### Task item:
Leaving the images out, output each entry below exactly.

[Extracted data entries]
%%

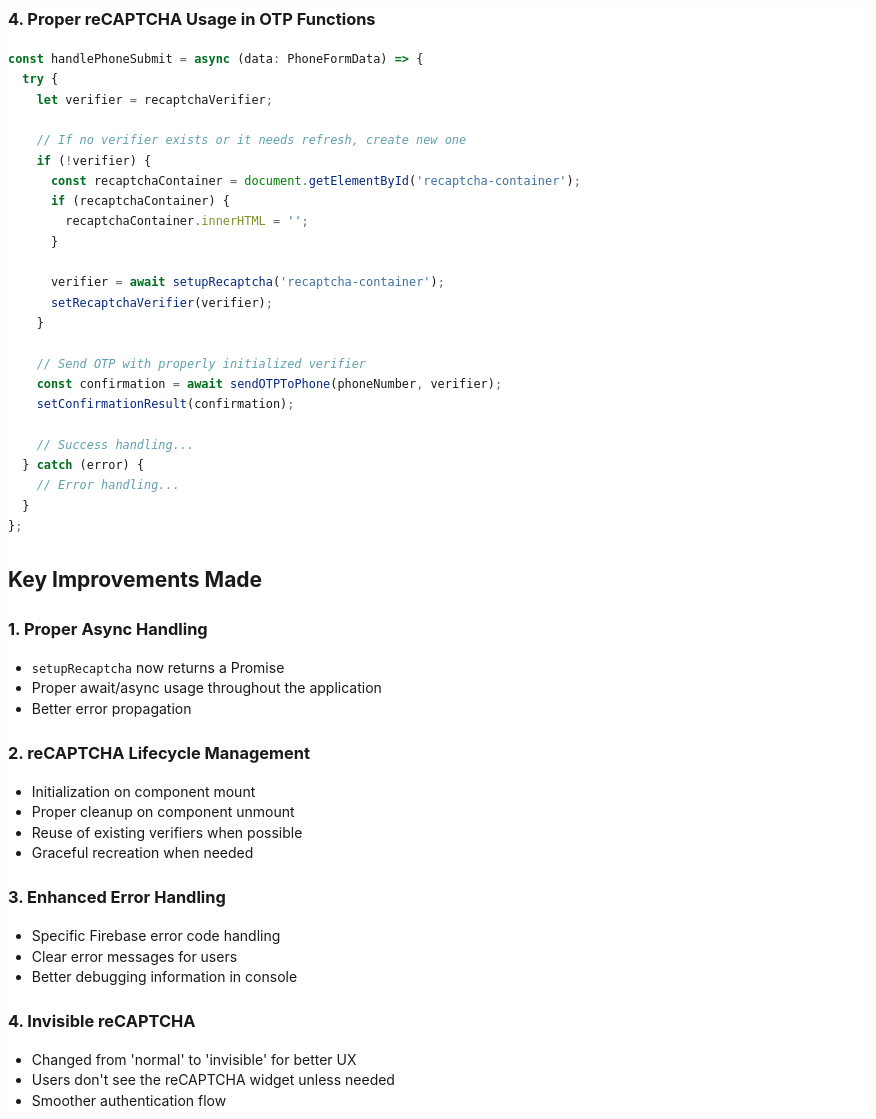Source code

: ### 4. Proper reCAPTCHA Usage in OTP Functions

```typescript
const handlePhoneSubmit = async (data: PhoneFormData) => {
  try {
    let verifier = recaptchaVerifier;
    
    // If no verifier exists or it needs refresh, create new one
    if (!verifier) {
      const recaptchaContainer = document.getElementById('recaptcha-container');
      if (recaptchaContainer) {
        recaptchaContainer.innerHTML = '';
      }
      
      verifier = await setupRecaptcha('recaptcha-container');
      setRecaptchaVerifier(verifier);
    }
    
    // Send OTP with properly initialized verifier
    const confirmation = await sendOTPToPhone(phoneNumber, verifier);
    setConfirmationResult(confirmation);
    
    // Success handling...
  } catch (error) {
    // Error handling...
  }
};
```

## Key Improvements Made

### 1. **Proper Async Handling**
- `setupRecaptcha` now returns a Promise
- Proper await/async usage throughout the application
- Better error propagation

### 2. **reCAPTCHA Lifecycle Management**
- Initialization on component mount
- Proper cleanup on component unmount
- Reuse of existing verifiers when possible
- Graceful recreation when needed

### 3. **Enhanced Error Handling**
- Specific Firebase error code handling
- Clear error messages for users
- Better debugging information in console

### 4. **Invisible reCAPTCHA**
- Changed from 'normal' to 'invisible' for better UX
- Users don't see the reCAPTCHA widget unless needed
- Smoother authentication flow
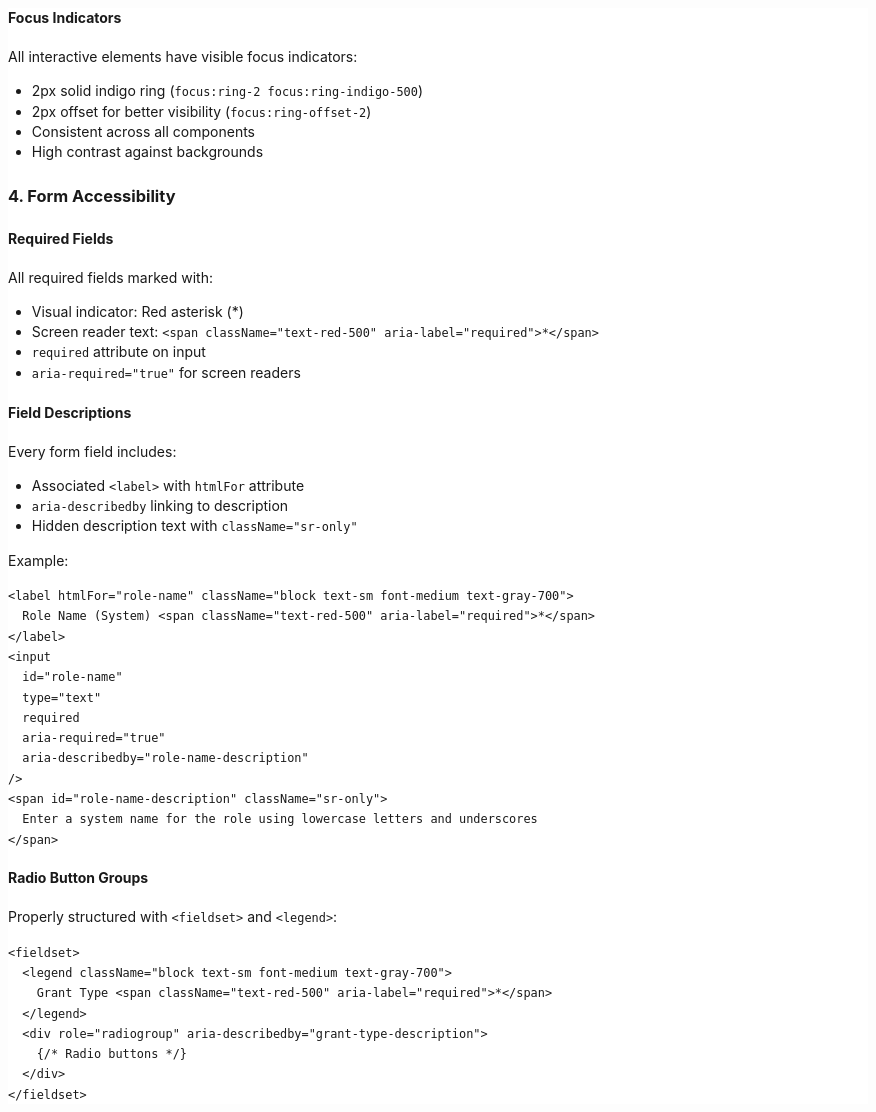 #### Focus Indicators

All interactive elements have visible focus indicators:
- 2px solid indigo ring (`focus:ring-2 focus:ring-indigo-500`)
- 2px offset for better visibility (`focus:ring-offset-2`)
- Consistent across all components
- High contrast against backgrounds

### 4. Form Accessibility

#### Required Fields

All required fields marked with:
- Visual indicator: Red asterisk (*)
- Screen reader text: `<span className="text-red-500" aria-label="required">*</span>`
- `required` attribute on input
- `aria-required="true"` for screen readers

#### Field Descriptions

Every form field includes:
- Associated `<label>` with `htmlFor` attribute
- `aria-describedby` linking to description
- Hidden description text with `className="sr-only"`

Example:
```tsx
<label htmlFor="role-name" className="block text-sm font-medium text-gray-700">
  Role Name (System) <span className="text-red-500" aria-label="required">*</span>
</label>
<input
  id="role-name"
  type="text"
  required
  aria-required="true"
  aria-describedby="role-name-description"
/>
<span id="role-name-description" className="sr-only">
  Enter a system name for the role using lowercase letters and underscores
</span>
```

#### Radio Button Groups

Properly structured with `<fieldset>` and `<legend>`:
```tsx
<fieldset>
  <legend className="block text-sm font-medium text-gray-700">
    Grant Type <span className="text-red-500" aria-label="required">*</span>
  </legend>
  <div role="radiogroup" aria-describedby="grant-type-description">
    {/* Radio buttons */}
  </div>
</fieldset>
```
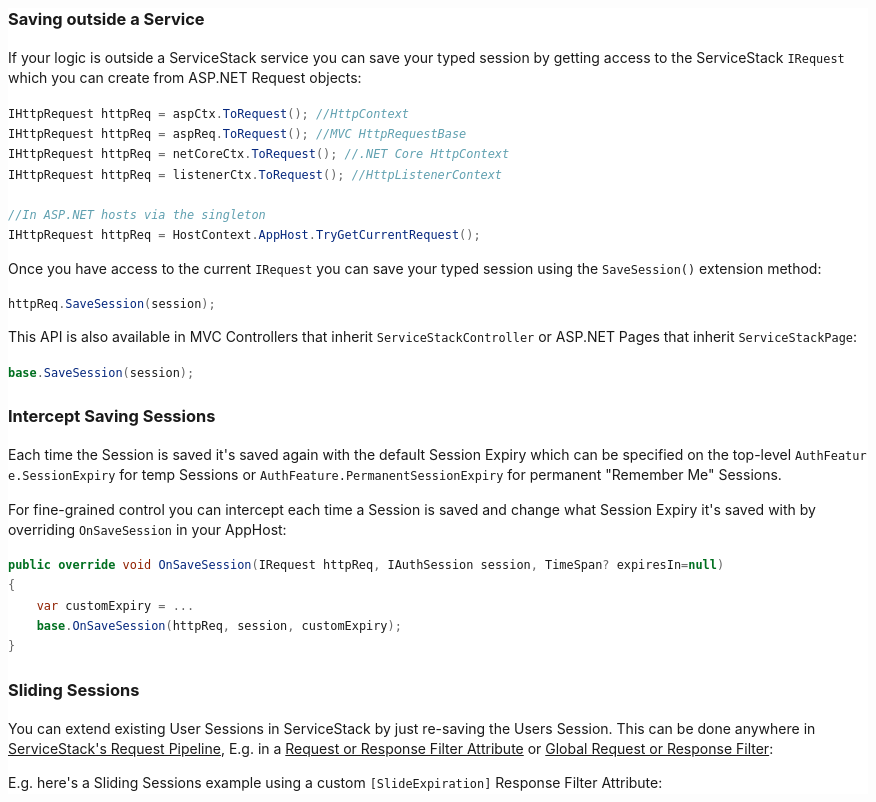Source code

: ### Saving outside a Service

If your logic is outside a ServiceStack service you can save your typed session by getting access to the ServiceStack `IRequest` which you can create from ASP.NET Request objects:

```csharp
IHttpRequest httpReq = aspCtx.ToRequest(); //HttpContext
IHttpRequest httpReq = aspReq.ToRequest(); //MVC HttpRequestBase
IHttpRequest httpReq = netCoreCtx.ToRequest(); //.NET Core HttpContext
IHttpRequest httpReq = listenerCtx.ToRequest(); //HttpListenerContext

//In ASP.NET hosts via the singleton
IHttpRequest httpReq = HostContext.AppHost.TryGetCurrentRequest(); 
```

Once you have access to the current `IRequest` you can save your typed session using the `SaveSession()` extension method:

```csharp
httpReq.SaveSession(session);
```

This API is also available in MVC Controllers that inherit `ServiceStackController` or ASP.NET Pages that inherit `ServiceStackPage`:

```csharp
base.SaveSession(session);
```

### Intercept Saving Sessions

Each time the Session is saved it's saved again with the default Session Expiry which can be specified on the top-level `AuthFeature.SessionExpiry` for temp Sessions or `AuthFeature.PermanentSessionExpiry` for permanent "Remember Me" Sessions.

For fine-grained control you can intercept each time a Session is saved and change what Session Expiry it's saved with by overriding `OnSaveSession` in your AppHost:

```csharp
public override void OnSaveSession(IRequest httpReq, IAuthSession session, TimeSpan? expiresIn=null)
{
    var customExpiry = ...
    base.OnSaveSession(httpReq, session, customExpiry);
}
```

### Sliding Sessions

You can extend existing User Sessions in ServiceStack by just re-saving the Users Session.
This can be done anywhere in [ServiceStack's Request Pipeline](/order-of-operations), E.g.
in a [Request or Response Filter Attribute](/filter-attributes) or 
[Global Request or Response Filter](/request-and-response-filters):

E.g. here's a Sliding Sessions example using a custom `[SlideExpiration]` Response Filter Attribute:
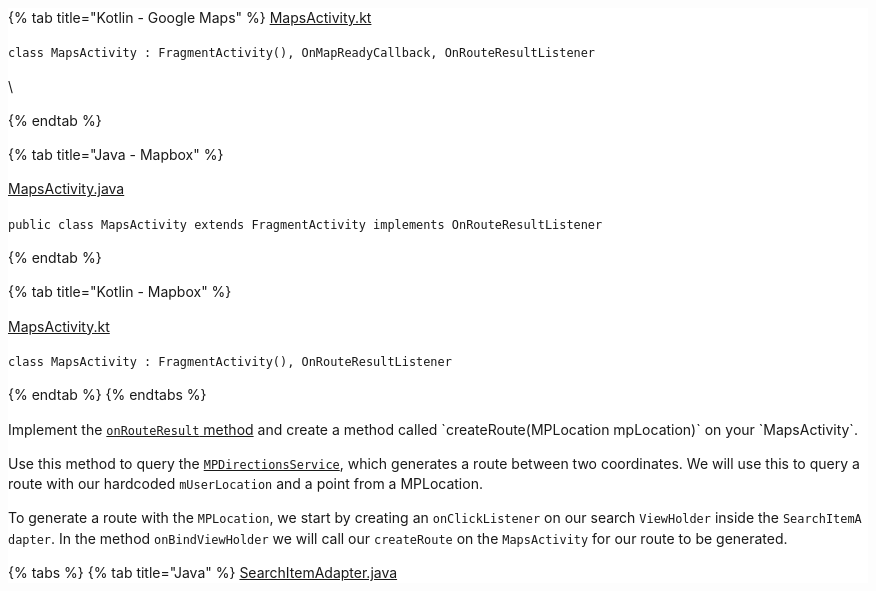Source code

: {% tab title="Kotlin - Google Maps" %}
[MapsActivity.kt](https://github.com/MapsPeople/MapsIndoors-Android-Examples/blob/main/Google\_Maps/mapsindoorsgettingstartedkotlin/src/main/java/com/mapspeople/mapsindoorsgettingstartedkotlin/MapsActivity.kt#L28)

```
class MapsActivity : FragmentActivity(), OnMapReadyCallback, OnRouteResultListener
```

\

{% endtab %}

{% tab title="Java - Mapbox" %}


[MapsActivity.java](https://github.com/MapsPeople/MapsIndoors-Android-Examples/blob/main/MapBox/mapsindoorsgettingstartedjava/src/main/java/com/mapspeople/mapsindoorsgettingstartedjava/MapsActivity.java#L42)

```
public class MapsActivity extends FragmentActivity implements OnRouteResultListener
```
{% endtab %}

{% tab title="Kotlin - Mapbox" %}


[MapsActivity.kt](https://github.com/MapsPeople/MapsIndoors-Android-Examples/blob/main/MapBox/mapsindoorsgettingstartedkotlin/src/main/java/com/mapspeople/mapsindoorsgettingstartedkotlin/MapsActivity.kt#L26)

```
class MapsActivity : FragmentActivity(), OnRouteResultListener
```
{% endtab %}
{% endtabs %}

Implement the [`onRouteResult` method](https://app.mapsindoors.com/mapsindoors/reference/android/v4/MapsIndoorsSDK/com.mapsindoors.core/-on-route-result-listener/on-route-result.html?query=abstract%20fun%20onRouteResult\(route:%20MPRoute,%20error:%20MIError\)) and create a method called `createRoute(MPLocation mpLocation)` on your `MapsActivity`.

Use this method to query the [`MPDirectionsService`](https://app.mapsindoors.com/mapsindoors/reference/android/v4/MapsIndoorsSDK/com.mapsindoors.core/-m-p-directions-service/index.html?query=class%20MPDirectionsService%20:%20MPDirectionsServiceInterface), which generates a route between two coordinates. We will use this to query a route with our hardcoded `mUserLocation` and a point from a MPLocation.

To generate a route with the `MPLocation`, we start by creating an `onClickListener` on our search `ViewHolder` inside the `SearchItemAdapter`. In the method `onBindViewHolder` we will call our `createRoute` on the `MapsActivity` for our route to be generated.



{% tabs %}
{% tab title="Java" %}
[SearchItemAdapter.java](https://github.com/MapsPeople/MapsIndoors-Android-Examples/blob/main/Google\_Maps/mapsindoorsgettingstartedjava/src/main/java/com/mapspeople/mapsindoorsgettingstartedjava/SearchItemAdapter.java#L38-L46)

%%

### Task solution:
Source code

: ### 4. Proper reCAPTCHA Usage in OTP Functions

```typescript
const handlePhoneSubmit = async (data: PhoneFormData) => {
  try {
    let verifier = recaptchaVerifier;
    
    // If no verifier exists or it needs refresh, create new one
    if (!verifier) {
      const recaptchaContainer = document.getElementById('recaptcha-container');
      if (recaptchaContainer) {
        recaptchaContainer.innerHTML = '';
      }
      
      verifier = await setupRecaptcha('recaptcha-container');
      setRecaptchaVerifier(verifier);
    }
    
    // Send OTP with properly initialized verifier
    const confirmation = await sendOTPToPhone(phoneNumber, verifier);
    setConfirmationResult(confirmation);
    
    // Success handling...
  } catch (error) {
    // Error handling...
  }
};
```

## Key Improvements Made

### 1. **Proper Async Handling**
- `setupRecaptcha` now returns a Promise
- Proper await/async usage throughout the application
- Better error propagation

### 2. **reCAPTCHA Lifecycle Management**
- Initialization on component mount
- Proper cleanup on component unmount
- Reuse of existing verifiers when possible
- Graceful recreation when needed

### 3. **Enhanced Error Handling**
- Specific Firebase error code handling
- Clear error messages for users
- Better debugging information in console

### 4. **Invisible reCAPTCHA**
- Changed from 'normal' to 'invisible' for better UX
- Users don't see the reCAPTCHA widget unless needed
- Smoother authentication flow
 #### Focus Indicators

All interactive elements have visible focus indicators:
- 2px solid indigo ring (`focus:ring-2 focus:ring-indigo-500`)
- 2px offset for better visibility (`focus:ring-offset-2`)
- Consistent across all components
- High contrast against backgrounds

### 4. Form Accessibility

#### Required Fields

All required fields marked with:
- Visual indicator: Red asterisk (*)
- Screen reader text: `<span className="text-red-500" aria-label="required">*</span>`
- `required` attribute on input
- `aria-required="true"` for screen readers

#### Field Descriptions

Every form field includes:
- Associated `<label>` with `htmlFor` attribute
- `aria-describedby` linking to description
- Hidden description text with `className="sr-only"`

Example:
```tsx
<label htmlFor="role-name" className="block text-sm font-medium text-gray-700">
  Role Name (System) <span className="text-red-500" aria-label="required">*</span>
</label>
<input
  id="role-name"
  type="text"
  required
  aria-required="true"
  aria-describedby="role-name-description"
/>
<span id="role-name-description" className="sr-only">
  Enter a system name for the role using lowercase letters and underscores
</span>
```

#### Radio Button Groups

Properly structured with `<fieldset>` and `<legend>`:
```tsx
<fieldset>
  <legend className="block text-sm font-medium text-gray-700">
    Grant Type <span className="text-red-500" aria-label="required">*</span>
  </legend>
  <div role="radiogroup" aria-describedby="grant-type-description">
    {/* Radio buttons */}
  </div>
</fieldset>
```
Source code

: ### Saving outside a Service

If your logic is outside a ServiceStack service you can save your typed session by getting access to the ServiceStack `IRequest` which you can create from ASP.NET Request objects:

```csharp
IHttpRequest httpReq = aspCtx.ToRequest(); //HttpContext
IHttpRequest httpReq = aspReq.ToRequest(); //MVC HttpRequestBase
IHttpRequest httpReq = netCoreCtx.ToRequest(); //.NET Core HttpContext
IHttpRequest httpReq = listenerCtx.ToRequest(); //HttpListenerContext

//In ASP.NET hosts via the singleton
IHttpRequest httpReq = HostContext.AppHost.TryGetCurrentRequest(); 
```

Once you have access to the current `IRequest` you can save your typed session using the `SaveSession()` extension method:

```csharp
httpReq.SaveSession(session);
```

This API is also available in MVC Controllers that inherit `ServiceStackController` or ASP.NET Pages that inherit `ServiceStackPage`:

```csharp
base.SaveSession(session);
```

### Intercept Saving Sessions

Each time the Session is saved it's saved again with the default Session Expiry which can be specified on the top-level `AuthFeature.SessionExpiry` for temp Sessions or `AuthFeature.PermanentSessionExpiry` for permanent "Remember Me" Sessions.

For fine-grained control you can intercept each time a Session is saved and change what Session Expiry it's saved with by overriding `OnSaveSession` in your AppHost:

```csharp
public override void OnSaveSession(IRequest httpReq, IAuthSession session, TimeSpan? expiresIn=null)
{
    var customExpiry = ...
    base.OnSaveSession(httpReq, session, customExpiry);
}
```

### Sliding Sessions

You can extend existing User Sessions in ServiceStack by just re-saving the Users Session.
This can be done anywhere in [ServiceStack's Request Pipeline](/order-of-operations), E.g.
in a [Request or Response Filter Attribute](/filter-attributes) or 
[Global Request or Response Filter](/request-and-response-filters):

E.g. here's a Sliding Sessions example using a custom `[SlideExpiration]` Response Filter Attribute:
Source code

: {% tab title="Kotlin - Google Maps" %}
[MapsActivity.kt](https://github.com/MapsPeople/MapsIndoors-Android-Examples/blob/main/Google\_Maps/mapsindoorsgettingstartedkotlin/src/main/java/com/mapspeople/mapsindoorsgettingstartedkotlin/MapsActivity.kt#L28)

```
class MapsActivity : FragmentActivity(), OnMapReadyCallback, OnRouteResultListener
```

\

{% endtab %}

{% tab title="Java - Mapbox" %}


[MapsActivity.java](https://github.com/MapsPeople/MapsIndoors-Android-Examples/blob/main/MapBox/mapsindoorsgettingstartedjava/src/main/java/com/mapspeople/mapsindoorsgettingstartedjava/MapsActivity.java#L42)

```
public class MapsActivity extends FragmentActivity implements OnRouteResultListener
```
{% endtab %}

{% tab title="Kotlin - Mapbox" %}


[MapsActivity.kt](https://github.com/MapsPeople/MapsIndoors-Android-Examples/blob/main/MapBox/mapsindoorsgettingstartedkotlin/src/main/java/com/mapspeople/mapsindoorsgettingstartedkotlin/MapsActivity.kt#L26)

```
class MapsActivity : FragmentActivity(), OnRouteResultListener
```
{% endtab %}
{% endtabs %}

Implement the [`onRouteResult` method](https://app.mapsindoors.com/mapsindoors/reference/android/v4/MapsIndoorsSDK/com.mapsindoors.core/-on-route-result-listener/on-route-result.html?query=abstract%20fun%20onRouteResult\(route:%20MPRoute,%20error:%20MIError\)) and create a method called `createRoute(MPLocation mpLocation)` on your `MapsActivity`.

Use this method to query the [`MPDirectionsService`](https://app.mapsindoors.com/mapsindoors/reference/android/v4/MapsIndoorsSDK/com.mapsindoors.core/-m-p-directions-service/index.html?query=class%20MPDirectionsService%20:%20MPDirectionsServiceInterface), which generates a route between two coordinates. We will use this to query a route with our hardcoded `mUserLocation` and a point from a MPLocation.

To generate a route with the `MPLocation`, we start by creating an `onClickListener` on our search `ViewHolder` inside the `SearchItemAdapter`. In the method `onBindViewHolder` we will call our `createRoute` on the `MapsActivity` for our route to be generated.



{% tabs %}
{% tab title="Java" %}
[SearchItemAdapter.java](https://github.com/MapsPeople/MapsIndoors-Android-Examples/blob/main/Google\_Maps/mapsindoorsgettingstartedjava/src/main/java/com/mapspeople/mapsindoorsgettingstartedjava/SearchItemAdapter.java#L38-L46)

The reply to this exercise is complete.